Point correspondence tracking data
+ + + +
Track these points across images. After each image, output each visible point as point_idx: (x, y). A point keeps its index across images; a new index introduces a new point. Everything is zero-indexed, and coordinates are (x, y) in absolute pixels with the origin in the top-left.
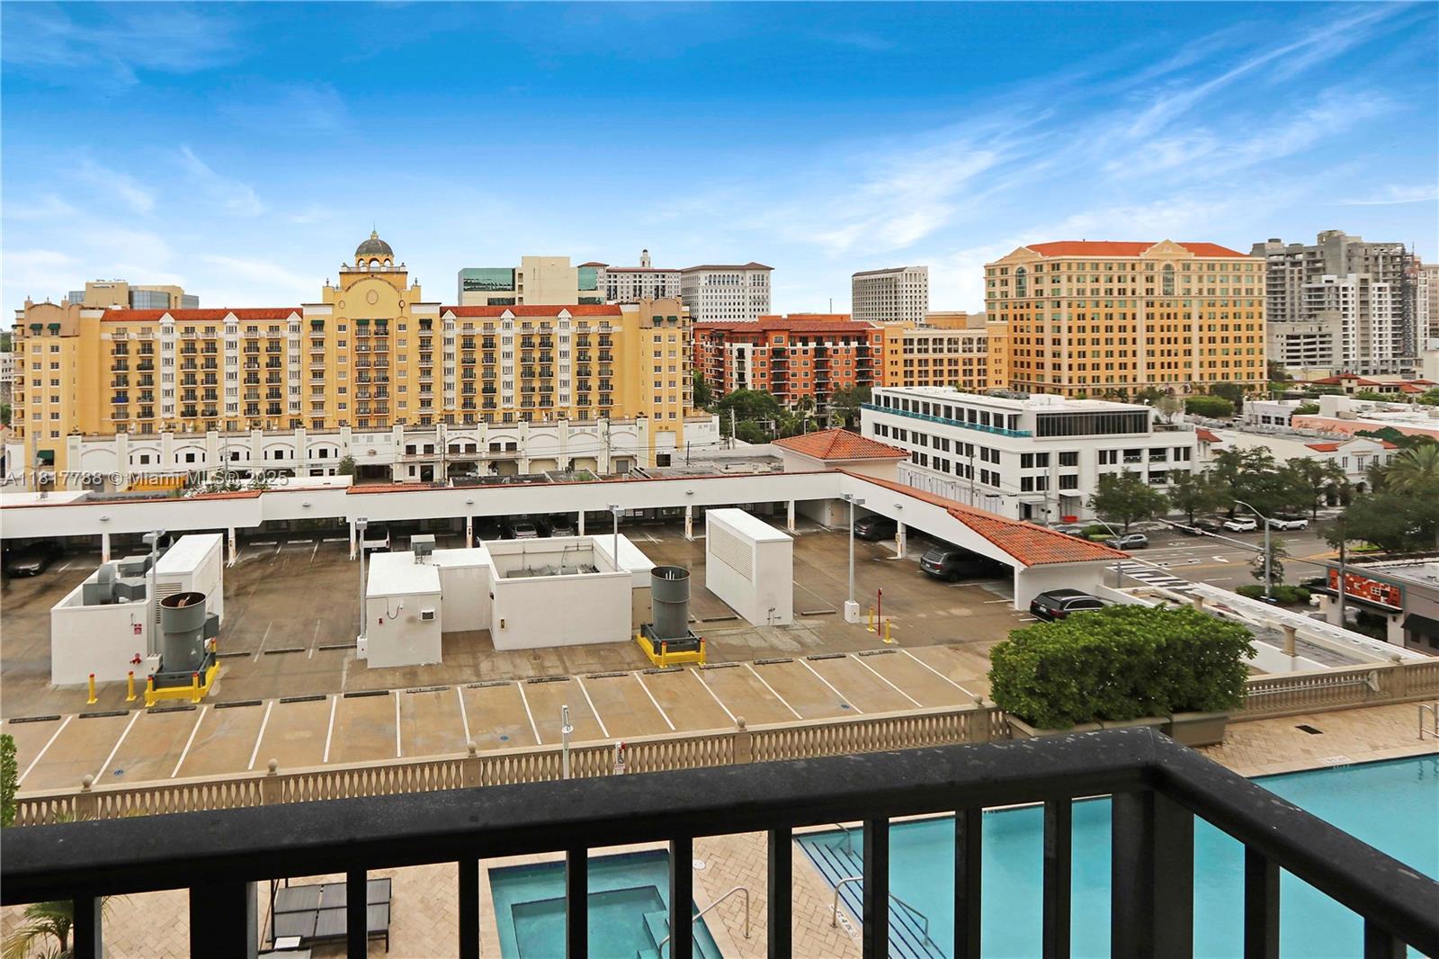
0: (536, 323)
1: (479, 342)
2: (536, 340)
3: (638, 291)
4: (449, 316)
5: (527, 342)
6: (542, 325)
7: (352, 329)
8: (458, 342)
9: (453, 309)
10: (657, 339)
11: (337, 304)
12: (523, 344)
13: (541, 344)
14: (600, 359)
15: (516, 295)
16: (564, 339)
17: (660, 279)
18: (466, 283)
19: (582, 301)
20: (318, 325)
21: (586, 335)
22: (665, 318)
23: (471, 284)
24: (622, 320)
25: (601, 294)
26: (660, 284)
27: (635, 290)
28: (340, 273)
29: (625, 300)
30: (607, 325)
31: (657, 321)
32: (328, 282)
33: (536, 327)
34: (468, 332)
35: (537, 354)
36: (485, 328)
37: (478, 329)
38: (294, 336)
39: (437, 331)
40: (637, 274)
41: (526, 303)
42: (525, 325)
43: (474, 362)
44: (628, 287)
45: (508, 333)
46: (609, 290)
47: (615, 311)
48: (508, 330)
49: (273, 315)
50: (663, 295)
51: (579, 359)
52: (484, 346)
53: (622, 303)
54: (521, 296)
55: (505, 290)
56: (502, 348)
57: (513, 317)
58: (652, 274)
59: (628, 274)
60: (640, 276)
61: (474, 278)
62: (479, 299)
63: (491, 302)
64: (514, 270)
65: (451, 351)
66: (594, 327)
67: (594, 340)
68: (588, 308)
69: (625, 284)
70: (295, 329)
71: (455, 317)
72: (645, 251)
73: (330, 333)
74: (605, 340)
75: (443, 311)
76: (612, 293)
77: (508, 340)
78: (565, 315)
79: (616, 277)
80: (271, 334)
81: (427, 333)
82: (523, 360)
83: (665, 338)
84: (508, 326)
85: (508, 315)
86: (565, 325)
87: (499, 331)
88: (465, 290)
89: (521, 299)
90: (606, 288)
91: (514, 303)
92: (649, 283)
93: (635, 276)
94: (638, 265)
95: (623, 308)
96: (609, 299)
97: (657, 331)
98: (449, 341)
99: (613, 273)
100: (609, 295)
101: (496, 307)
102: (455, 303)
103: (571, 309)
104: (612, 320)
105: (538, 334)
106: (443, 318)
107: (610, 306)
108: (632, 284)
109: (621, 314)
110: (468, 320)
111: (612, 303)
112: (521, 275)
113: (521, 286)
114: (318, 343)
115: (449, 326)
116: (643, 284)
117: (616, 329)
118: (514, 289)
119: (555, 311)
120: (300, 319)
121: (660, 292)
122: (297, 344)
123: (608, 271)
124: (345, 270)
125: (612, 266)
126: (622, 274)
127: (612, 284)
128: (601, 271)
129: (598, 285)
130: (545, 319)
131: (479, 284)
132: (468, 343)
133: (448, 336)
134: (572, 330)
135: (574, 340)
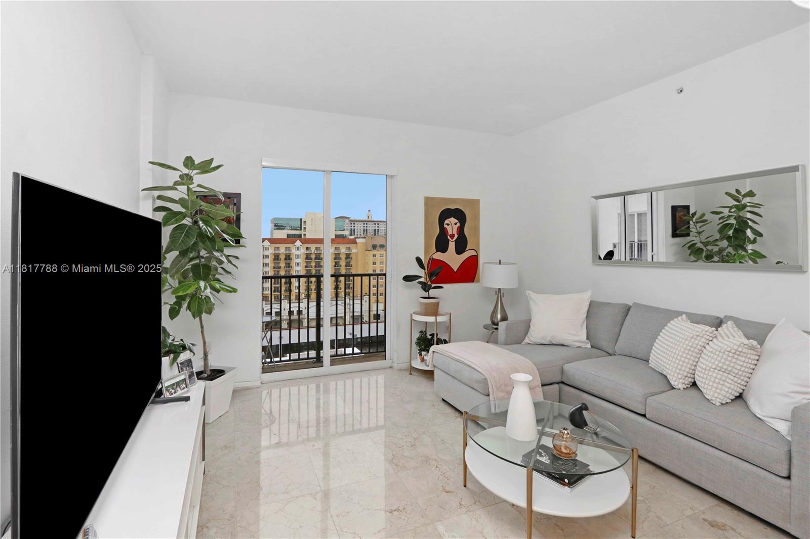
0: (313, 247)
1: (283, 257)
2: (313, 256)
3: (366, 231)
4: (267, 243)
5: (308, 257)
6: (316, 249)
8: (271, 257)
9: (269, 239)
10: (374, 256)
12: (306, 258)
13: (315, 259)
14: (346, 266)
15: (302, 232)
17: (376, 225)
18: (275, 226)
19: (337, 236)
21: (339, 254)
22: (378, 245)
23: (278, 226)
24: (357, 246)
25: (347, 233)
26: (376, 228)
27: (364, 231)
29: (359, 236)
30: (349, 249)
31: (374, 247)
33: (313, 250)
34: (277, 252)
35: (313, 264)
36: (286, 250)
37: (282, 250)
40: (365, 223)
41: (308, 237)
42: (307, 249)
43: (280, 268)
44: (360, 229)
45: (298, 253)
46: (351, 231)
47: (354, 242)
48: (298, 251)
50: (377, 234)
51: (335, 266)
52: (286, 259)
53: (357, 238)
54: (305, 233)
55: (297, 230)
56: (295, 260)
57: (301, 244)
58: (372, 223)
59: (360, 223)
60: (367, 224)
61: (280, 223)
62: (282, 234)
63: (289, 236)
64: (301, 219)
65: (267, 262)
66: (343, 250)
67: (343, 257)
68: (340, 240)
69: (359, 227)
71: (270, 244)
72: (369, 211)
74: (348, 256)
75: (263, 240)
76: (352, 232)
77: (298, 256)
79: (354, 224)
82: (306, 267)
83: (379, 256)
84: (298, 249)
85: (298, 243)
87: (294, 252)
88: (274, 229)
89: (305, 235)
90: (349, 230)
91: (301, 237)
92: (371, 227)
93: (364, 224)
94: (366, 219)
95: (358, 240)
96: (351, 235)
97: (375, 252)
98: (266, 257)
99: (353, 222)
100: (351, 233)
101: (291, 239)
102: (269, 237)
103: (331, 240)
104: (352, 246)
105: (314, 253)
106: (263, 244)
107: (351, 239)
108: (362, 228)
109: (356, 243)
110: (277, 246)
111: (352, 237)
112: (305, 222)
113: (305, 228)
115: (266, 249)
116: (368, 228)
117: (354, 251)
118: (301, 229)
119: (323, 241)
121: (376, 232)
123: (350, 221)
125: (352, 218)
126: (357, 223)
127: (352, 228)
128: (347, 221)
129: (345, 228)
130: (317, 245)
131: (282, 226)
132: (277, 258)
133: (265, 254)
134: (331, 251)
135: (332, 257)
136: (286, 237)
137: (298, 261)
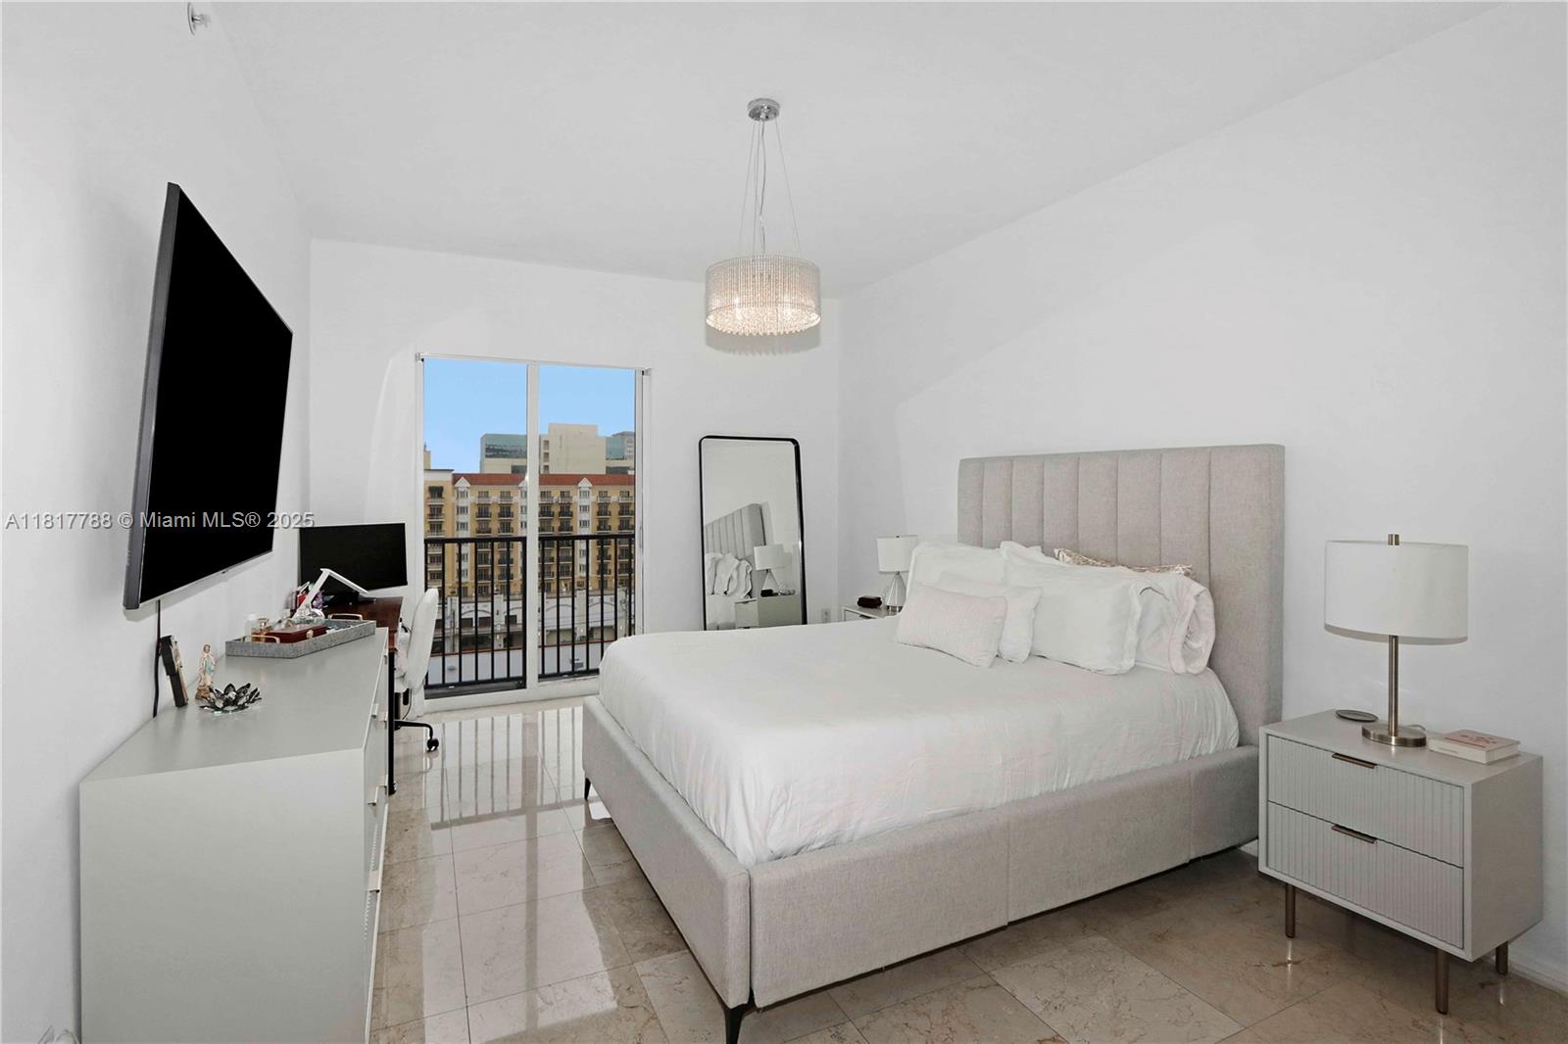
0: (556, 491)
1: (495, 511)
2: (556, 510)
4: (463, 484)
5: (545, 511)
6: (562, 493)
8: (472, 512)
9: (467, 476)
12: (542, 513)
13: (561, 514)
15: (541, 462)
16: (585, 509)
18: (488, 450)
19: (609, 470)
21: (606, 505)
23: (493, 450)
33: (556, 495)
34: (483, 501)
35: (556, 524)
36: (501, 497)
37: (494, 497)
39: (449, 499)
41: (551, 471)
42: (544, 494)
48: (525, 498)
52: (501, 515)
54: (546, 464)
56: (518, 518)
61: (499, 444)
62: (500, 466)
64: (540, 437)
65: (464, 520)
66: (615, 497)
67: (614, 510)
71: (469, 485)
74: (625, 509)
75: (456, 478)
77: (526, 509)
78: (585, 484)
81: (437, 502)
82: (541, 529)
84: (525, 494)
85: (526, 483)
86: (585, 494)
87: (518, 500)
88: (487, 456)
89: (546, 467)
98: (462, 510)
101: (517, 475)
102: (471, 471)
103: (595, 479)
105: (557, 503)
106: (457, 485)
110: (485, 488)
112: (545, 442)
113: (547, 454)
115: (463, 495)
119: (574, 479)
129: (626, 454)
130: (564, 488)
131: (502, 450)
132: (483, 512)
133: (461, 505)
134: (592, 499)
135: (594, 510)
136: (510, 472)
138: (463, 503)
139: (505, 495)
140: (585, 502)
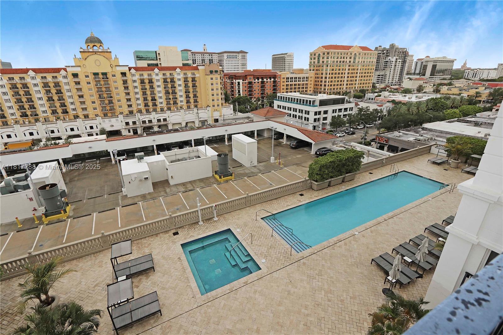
+ + + +
Copy out the lines above word for word, leaving out the pictures.

• _Exercise output_:
Track these points across images. After each image, output each visible point as point_idx: (x, y). A point keeps its index across images; a new index introduces a new point. Everything is zero-indexed, and coordinates are (x, y) in absolute pixels with the origin in the top-left.
0: (536, 323)
1: (479, 342)
2: (536, 340)
3: (638, 291)
4: (449, 316)
5: (527, 342)
6: (542, 325)
7: (352, 329)
8: (458, 342)
9: (453, 309)
10: (657, 339)
11: (337, 304)
12: (523, 344)
13: (541, 344)
14: (600, 359)
15: (516, 295)
16: (564, 339)
17: (660, 279)
18: (466, 283)
19: (582, 301)
20: (318, 325)
21: (586, 335)
22: (665, 318)
23: (471, 284)
24: (622, 320)
25: (601, 294)
26: (660, 284)
27: (635, 290)
28: (340, 273)
29: (625, 300)
30: (607, 325)
31: (657, 321)
32: (328, 282)
33: (536, 327)
34: (468, 332)
35: (537, 354)
36: (485, 328)
37: (478, 329)
38: (294, 336)
39: (437, 331)
40: (637, 274)
41: (526, 303)
42: (525, 325)
43: (474, 362)
44: (628, 287)
45: (508, 333)
46: (609, 290)
47: (615, 311)
48: (508, 330)
49: (273, 315)
50: (663, 295)
51: (579, 359)
52: (484, 346)
53: (622, 303)
54: (521, 296)
55: (505, 290)
56: (502, 348)
57: (513, 317)
58: (652, 274)
59: (628, 274)
60: (640, 276)
61: (474, 278)
62: (479, 299)
63: (491, 302)
64: (514, 270)
65: (451, 351)
66: (594, 327)
67: (594, 340)
68: (588, 308)
69: (625, 284)
70: (295, 329)
71: (455, 317)
72: (645, 251)
73: (330, 333)
74: (605, 340)
75: (443, 311)
76: (612, 293)
77: (508, 340)
78: (565, 315)
79: (616, 277)
80: (271, 334)
81: (427, 333)
82: (523, 360)
83: (665, 338)
84: (508, 326)
85: (508, 315)
86: (565, 325)
87: (499, 331)
88: (465, 290)
89: (521, 299)
90: (606, 288)
91: (514, 303)
92: (649, 283)
93: (635, 276)
94: (638, 265)
95: (623, 308)
96: (609, 299)
97: (657, 331)
98: (449, 341)
99: (613, 273)
100: (609, 295)
101: (496, 307)
102: (455, 303)
103: (571, 309)
104: (612, 320)
105: (538, 334)
106: (443, 318)
107: (610, 306)
108: (632, 284)
109: (621, 314)
110: (468, 320)
111: (612, 303)
112: (521, 275)
113: (521, 286)
114: (318, 343)
115: (449, 326)
116: (643, 284)
117: (616, 329)
118: (514, 289)
119: (555, 311)
120: (300, 319)
121: (660, 292)
122: (297, 344)
123: (608, 271)
124: (345, 270)
125: (612, 266)
126: (622, 274)
127: (612, 284)
128: (601, 271)
129: (598, 285)
130: (545, 319)
131: (479, 284)
132: (468, 343)
133: (448, 336)
134: (572, 330)
135: (574, 340)
0: (313, 247)
1: (283, 257)
2: (313, 256)
3: (366, 231)
4: (267, 243)
5: (308, 257)
6: (316, 249)
8: (271, 257)
9: (269, 239)
10: (374, 256)
12: (306, 258)
13: (315, 259)
14: (346, 266)
15: (302, 232)
17: (376, 225)
18: (275, 226)
19: (337, 236)
21: (339, 254)
22: (378, 245)
23: (278, 226)
24: (357, 246)
25: (347, 233)
26: (376, 228)
27: (364, 231)
29: (359, 236)
30: (349, 249)
31: (374, 247)
33: (313, 250)
34: (277, 252)
35: (313, 264)
36: (286, 250)
37: (282, 250)
40: (365, 223)
41: (308, 237)
42: (307, 249)
43: (280, 268)
44: (360, 229)
45: (298, 253)
46: (351, 231)
47: (354, 242)
48: (298, 251)
50: (377, 234)
51: (335, 266)
52: (286, 259)
53: (357, 238)
54: (305, 233)
55: (297, 230)
56: (295, 260)
57: (301, 244)
58: (372, 223)
59: (360, 223)
60: (367, 224)
61: (280, 223)
62: (282, 234)
63: (289, 236)
64: (301, 219)
65: (267, 262)
66: (343, 250)
67: (343, 257)
68: (340, 240)
69: (359, 227)
71: (270, 244)
72: (369, 211)
74: (348, 256)
75: (263, 240)
76: (352, 232)
77: (298, 256)
79: (354, 224)
82: (306, 267)
83: (379, 256)
84: (298, 249)
85: (298, 243)
87: (294, 252)
88: (274, 229)
89: (305, 235)
90: (349, 230)
91: (301, 237)
92: (371, 227)
93: (364, 224)
94: (366, 219)
95: (358, 240)
96: (351, 235)
97: (375, 252)
98: (266, 257)
99: (353, 222)
100: (351, 233)
101: (291, 239)
102: (269, 237)
103: (331, 240)
104: (352, 246)
105: (314, 253)
106: (263, 244)
107: (351, 239)
108: (362, 228)
109: (356, 243)
110: (277, 246)
111: (352, 237)
112: (305, 222)
113: (305, 228)
115: (266, 249)
116: (368, 228)
117: (354, 251)
118: (301, 229)
119: (323, 241)
121: (376, 232)
123: (350, 221)
125: (352, 218)
126: (357, 223)
127: (352, 228)
128: (347, 221)
129: (345, 228)
130: (317, 245)
131: (282, 226)
132: (277, 258)
133: (265, 254)
134: (331, 251)
135: (332, 257)
136: (286, 237)
137: (298, 261)
0: (556, 491)
1: (495, 511)
2: (556, 510)
4: (463, 484)
5: (545, 511)
6: (562, 493)
8: (472, 512)
9: (467, 476)
12: (542, 513)
13: (561, 514)
15: (541, 462)
16: (585, 509)
18: (488, 450)
19: (609, 470)
21: (606, 505)
23: (493, 450)
33: (556, 495)
34: (483, 501)
35: (556, 524)
36: (501, 497)
37: (494, 497)
39: (449, 499)
41: (551, 471)
42: (544, 494)
48: (525, 498)
52: (501, 515)
54: (546, 464)
56: (518, 518)
61: (499, 444)
62: (500, 466)
64: (540, 437)
65: (464, 520)
66: (615, 497)
67: (614, 510)
71: (469, 485)
74: (625, 509)
75: (456, 478)
77: (526, 509)
78: (585, 484)
81: (437, 502)
82: (541, 529)
84: (525, 494)
85: (526, 483)
86: (585, 494)
87: (518, 500)
88: (487, 456)
89: (546, 467)
98: (462, 510)
101: (517, 475)
102: (471, 471)
103: (595, 479)
105: (557, 503)
106: (457, 485)
110: (485, 488)
112: (545, 442)
113: (547, 454)
115: (463, 495)
119: (574, 479)
129: (626, 454)
130: (564, 488)
131: (502, 450)
132: (483, 512)
133: (461, 505)
134: (592, 499)
135: (594, 510)
136: (510, 472)
138: (463, 503)
139: (505, 495)
140: (585, 502)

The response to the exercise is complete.